Et cette vérité n'a rien d'amer, aucune vérité n'est amère pour le sage. Il a pu désirer lui aussi que la vertu transportât des montagnes et qu'un acte d'amour adoucît à jamais l'âme de tous ses frères. Mais aujourd'hui, il apprend à préférer qu'il n'en soit pas ainsi. Et ce n'est pas pour les satisfactions qu'y cueille son orgueil. Il ne se juge pas meilleur que l'univers, mais il s'y croit moins important. Il ne cultive plus la passion de justice qu'il trouve dans son âme pour les fruits spirituels qu'elle rapporte, mais par respect pour tout ce qui existe, et pour les fleurs inattendues qu'elle fait naître en son intelligence.
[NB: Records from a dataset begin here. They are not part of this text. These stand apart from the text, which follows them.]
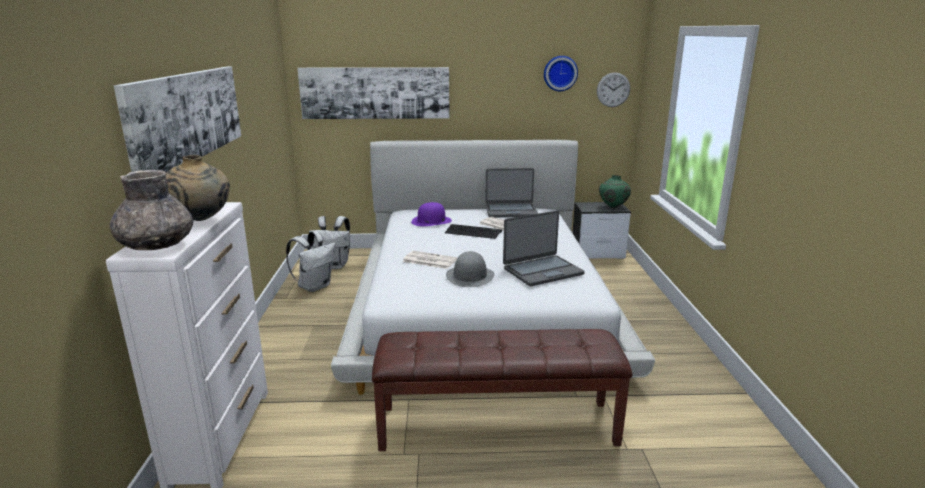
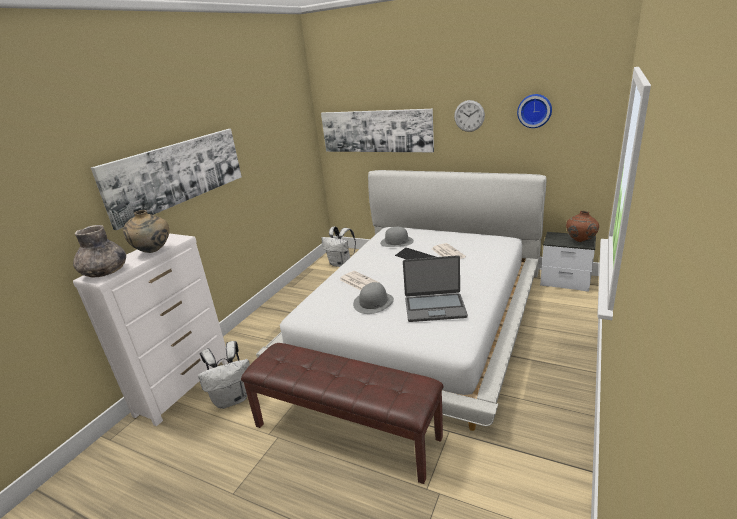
camera: 30 degrees right, 5 degrees up
white backpack [286,231,336,292] -> white backpack moved to [198,341,250,409]
purple hat [411,202,452,226] -> grey hat [380,227,414,247]
laptop [485,168,539,217] -> none
wall clock [597,72,630,107] -> wall clock moved to [454,100,485,132]
green vase [599,175,631,208] -> brown vase [566,211,599,243]

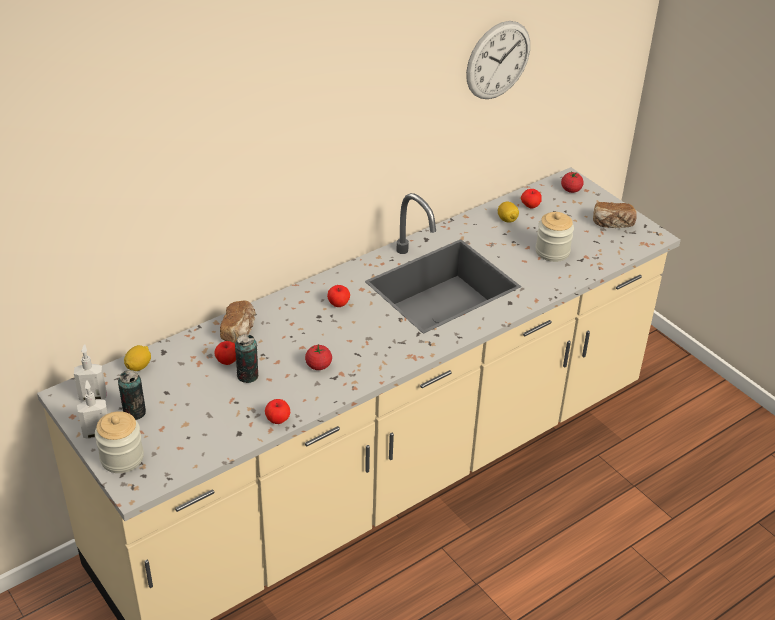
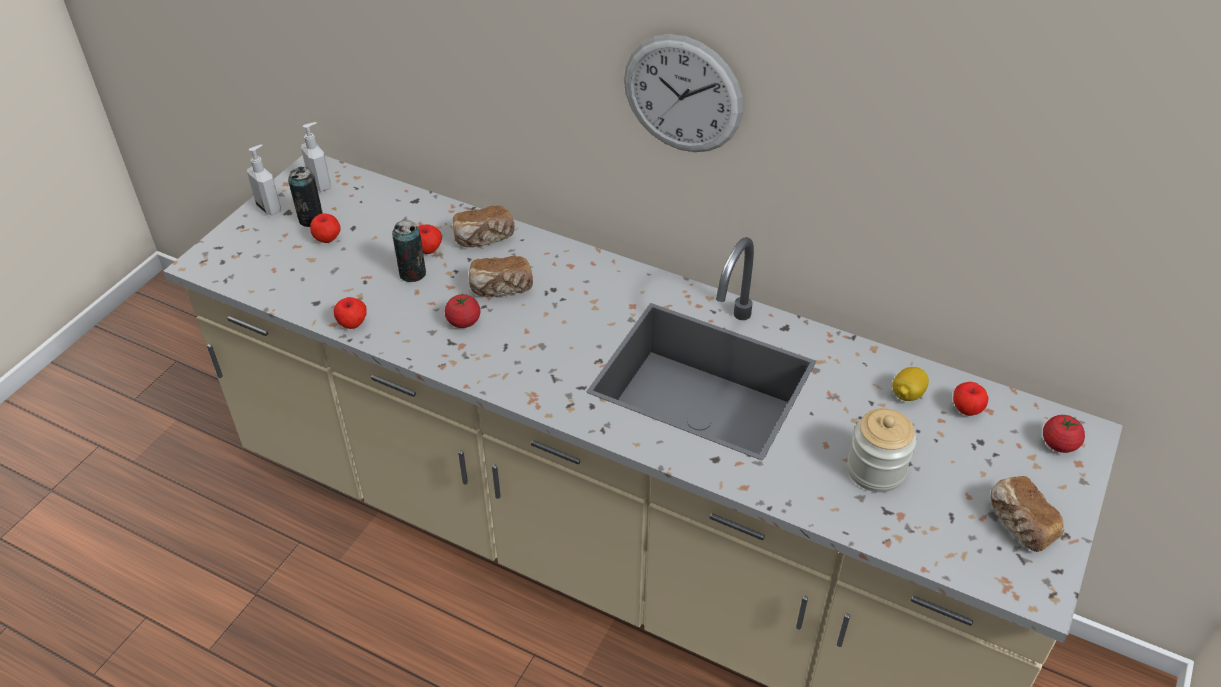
camera: 65 degrees right, 5 degrees up
jar [95,411,144,473] -> none
lemon [124,345,151,371] -> none
apple [327,285,350,307] -> apple moved to [310,213,341,243]
wall clock [466,21,530,99] -> wall clock moved to [624,34,743,152]
none -> bread [469,256,533,297]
Il ne maudit pas l'ingrat, il ne maudit même pas l'ingratitude; il ne se dit pas: «Je suis meilleur que cet homme», ou «Je ne tomberai pas dans ce vice.» Mais l'ingratitude lui apprend qu'il y a dans le bienfait des joies plus spacieuses, moins personnelles et plus conformes à la vie générale que celles qu'il attendait de la reconnaissance. Il aime mieux essayer de comprendre ce qui est, que de s'efforcer de croire ce qu'il désire. Il a vécu longtemps comme le pauvre transporté brusquement du fond de sa cabane dans un palais immense. À son réveil, il cherchait avec inquiétude, dans les salles trop vastes, les misérables souvenirs de son étroite chambre. Où donc étaient l'âtre et le lit, la table, l'écuelle et l'escabeau? Il retrouva, tremblant encore à ses côtés, l'humble flambeau de ses veillées, mais sa lueur n'atteignait pas les hautes voûtes; et seul, le pilier le plus proche semblait chanceler par moments dans les battements impuissants des petites ailes de la lumière. Mais peu à peu ses yeux s'accoutumèrent à la nouvelle demeure. Il parcourut les salles innombrables, et il se réjouit de tout ce que le flambeau n'éclairait point, aussi profondément que de tout ce qu'il éclairait. Il eût voulu d'abord des portes un peu plus basses, des escaliers moins larges, des galeries où ne se perdissent pas les regards. Mais à mesure qu'il marchait, il comprenait la beauté et la grandeur de ce qui n'était pas d'accord avec ses rêves. Il fut heureux de constater que tout ne tournait pas, comme dans sa cabane, autour de la table et du lit. Il se félicita que le palais n'eût pas été bâti à la taille des médiocres habitudes de sa misère. Il sut admirer ce qui contredisait son désir, en élargissant sa vision. Tout ce qui existe console et raffermit le sage, car la sagesse consiste à rechercher et à admettre tout ce qui existe.